For the differential diagnosis between this subclade and COVID-19, the recommended strategy is technological migration. CSH experts indicate that they seek to move from single-target tests to a diagnosis syndromic and/or multiplex: combined quick tests (influenza A/B + SARS-CoV-2, and in some cases RSV) and, in the laboratory, RT-PCR multiplex o respiratory panels.

Supply management and role of the State

To avoid shortages of inputs towards the middle of the year, they propose specific contracting mechanisms: multiannual framework agreements with suppliers; agile purchasing mechanisms y technical standardization; y strategic reserves that include logistics capacity and spare parts.

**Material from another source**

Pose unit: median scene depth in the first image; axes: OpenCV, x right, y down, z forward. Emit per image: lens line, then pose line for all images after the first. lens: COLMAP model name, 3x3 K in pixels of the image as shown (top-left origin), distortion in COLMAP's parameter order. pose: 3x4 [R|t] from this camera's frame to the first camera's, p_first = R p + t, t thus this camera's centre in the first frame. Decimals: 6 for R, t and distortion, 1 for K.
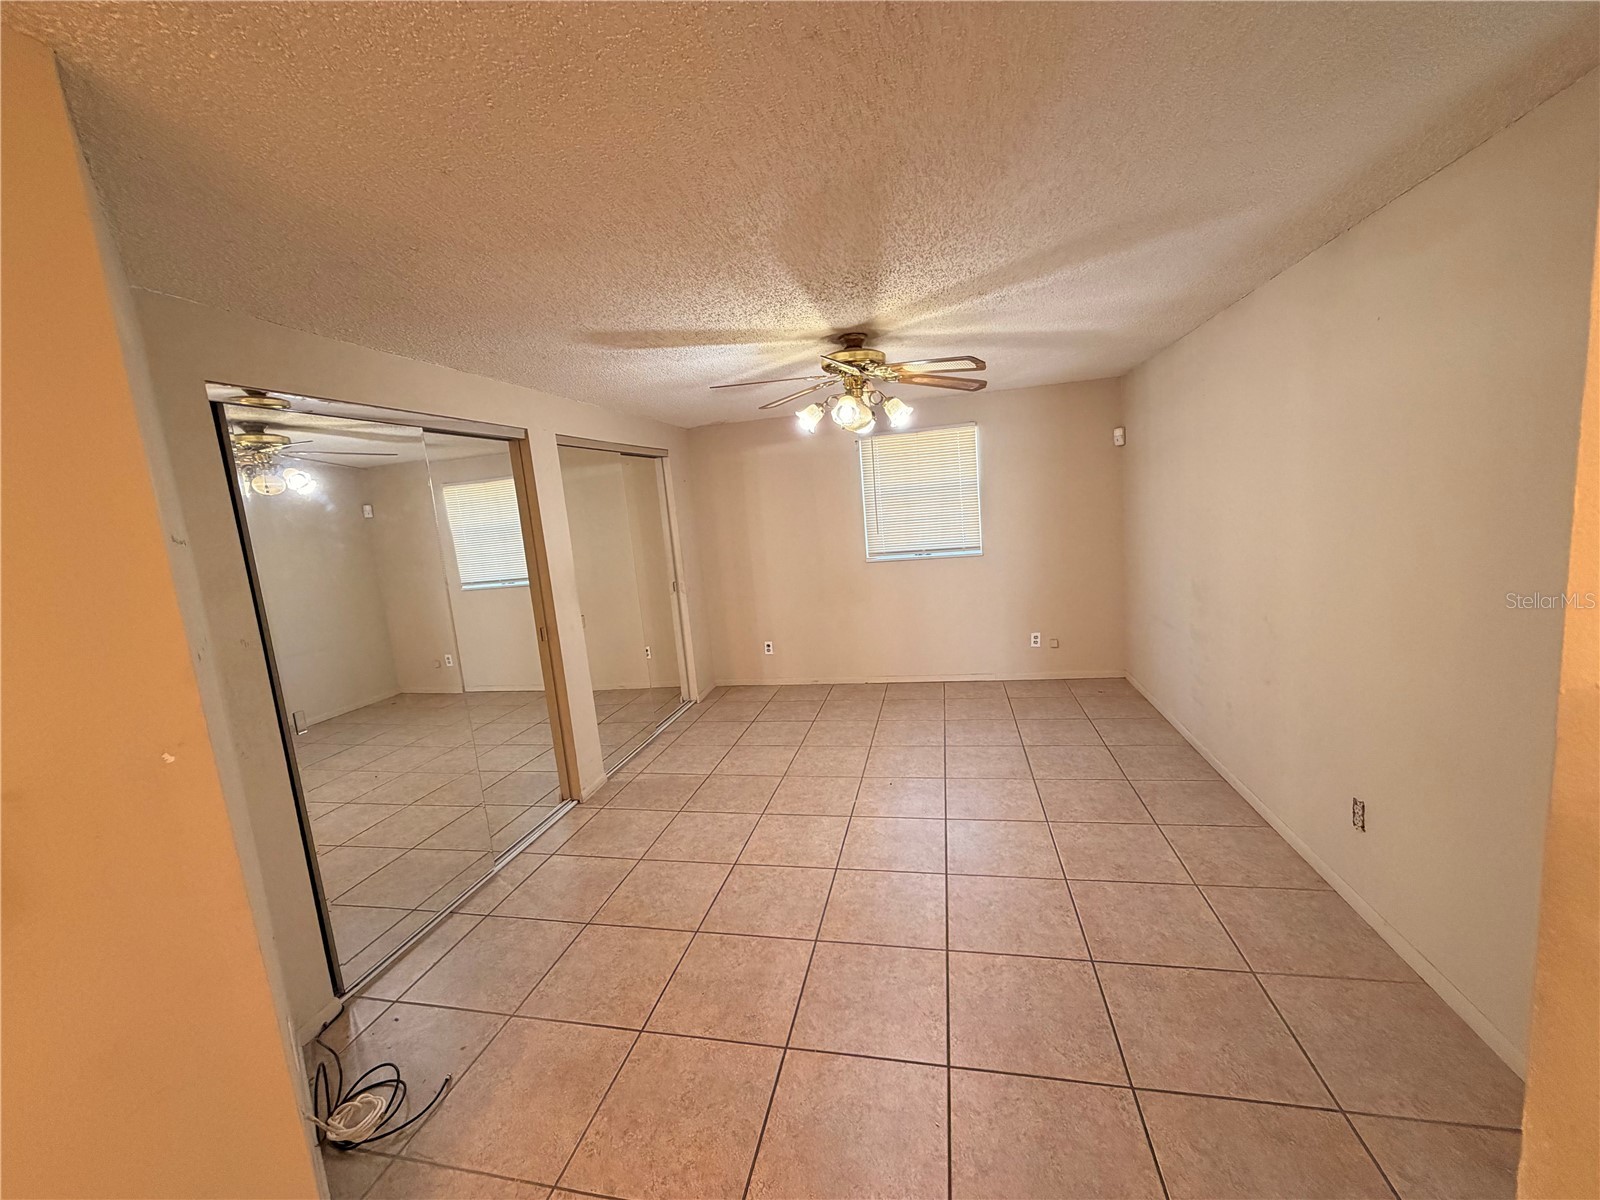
lens RADIAL K [[636.1, 0, 795.0], [0, 636.1, 602.3], [0, 0, 1]] dist [-0.002101, 0.000523]
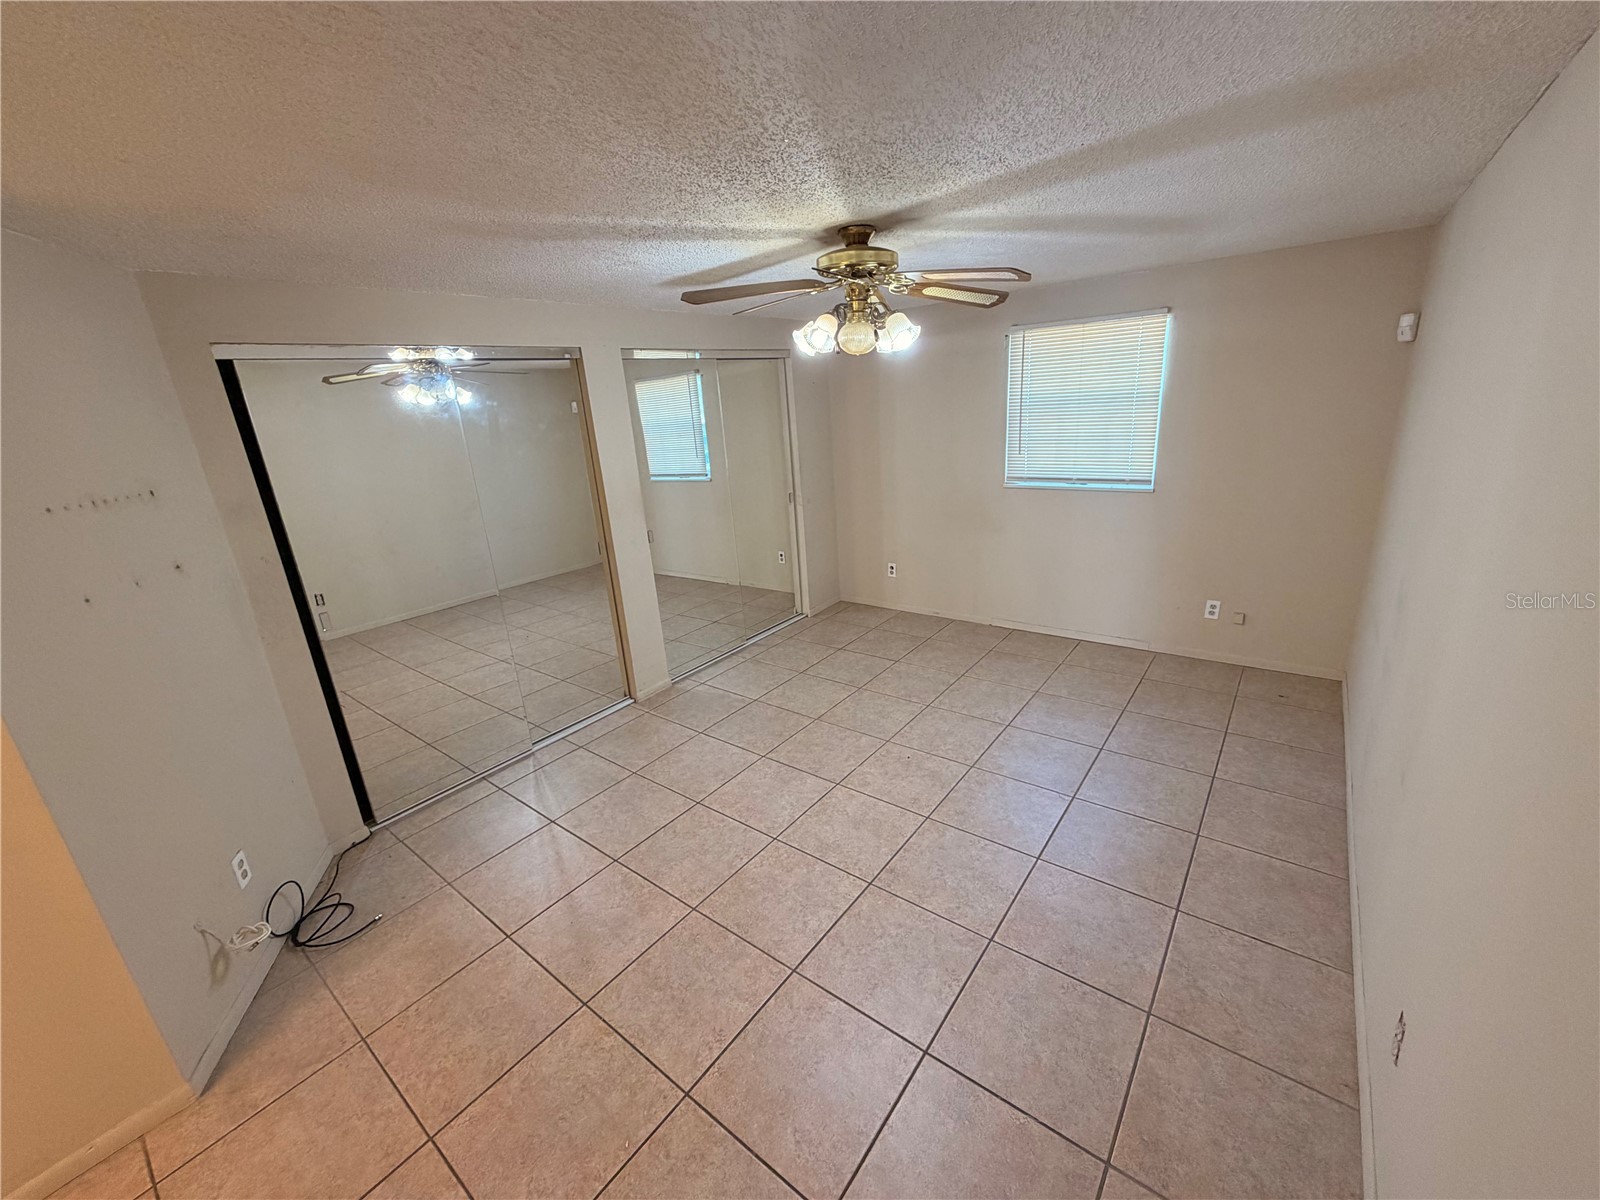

From the private sector, companies work with scenario forecasts y double supply contracts to ensure stock of filters and ventilation circuits. Piqueras states: “For an institution to be resilient, what is non-negotiable is a comprehensive protocol of ‘scalable respiratory capacity’: standardized triage, early monitoring, availability of oxygen therapy and ventilationand one secured consumables chain”.

In this sense, and returning to what was stated at the beginning, the manager maintains that the system’s response to the outbreak depends less on ‘have equipment’ and more than managed installed capacitywhich implies integrated surveillance, escalation plans, data interoperability y assured supply with prior agreements between all sectors of the system.